The way we drink coffee has changed a lot over the years. There are specialty coffee shops that serve only coffee, many, many different flavors of coffee and most times at about five dollars a cup (Styrofoam). They invented de-caf coffee with the caffeine removed for those that don’t drink coffee to stay awake. There are about as many flavors of “cream” you can add to your coffee to make it taste like this or that or the other. Even sugar has changed. You can add refined sugar, unrefined sugar, substitute sugar, turbinado sugar. There are so many flavors added to coffee and to cream, they whip it, froth it, ice it and generally dilute a good cup of coffee until you can barely taste the coffee in it. When we were in Italy last year, their coffee was even stronger than Uncle Ed’s campfire coffee. It was so strong and thick, it wouldn’t pour out of the cup, and you had to drink it with a spoon, like syrup. Don’t leave the spoon in the cup, or it would melt the spoon.

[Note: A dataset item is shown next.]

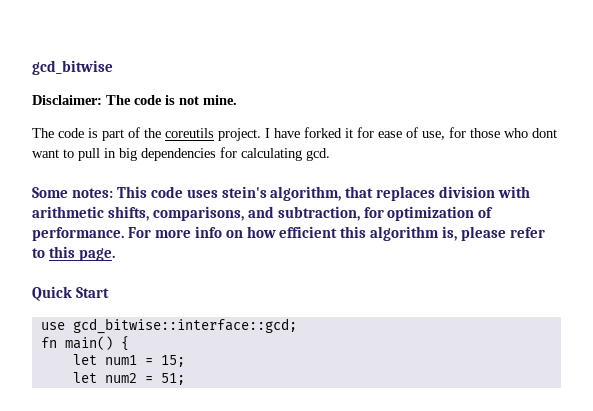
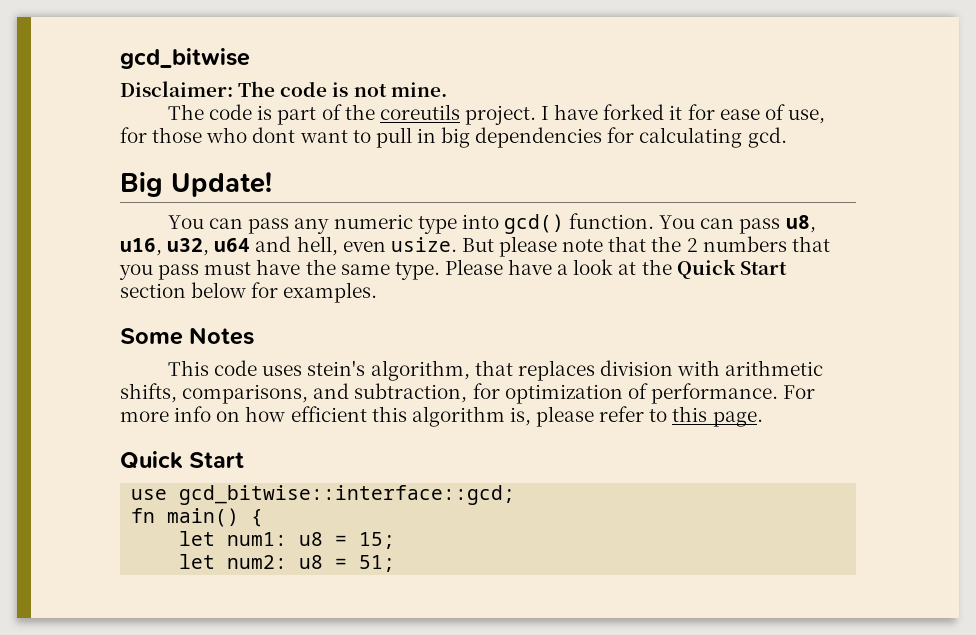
(330, 154) none -> [120,172,272,197] [167,213,816,234] [120,236,830,257] [119,259,787,280] [120,282,378,303] // Big Update! // You can pass any numeric type into gcd() function. You can pass u8, u16, u32, u64 and hell, even usize. But please note that the 2 numbers that you pass must have the same type. Please have a look at the Quick Start section below for examples.
[71,188,113,198] notes: -> [189,327,255,345] Notes //
[104,355,137,365] num1 -> [227,532,324,546] num1: u8
[104,373,137,383] num2 -> [227,555,324,569] num2: u8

I love coffee in summer, when you can take your freshly brewed cup of coffee and go outside in the quiet, sit on the porch, listen to the birds and enjoy your cup. My mind takes me back to those days on the creek bank with that bitter, strong cup of coffee with my Uncle Ed, the aroma could be smelled for miles, sitting with mama on her front porch rocking, drinking coffee and talking, Granny Doshey using her apron as a pot holder to carry that big enamel coffee pot from the stove to the table. Such wonderful memories and so blessed am I to have them. I wonder if young folks today will have such sweet memories when they go in Starbucks and smell that wonderful smell.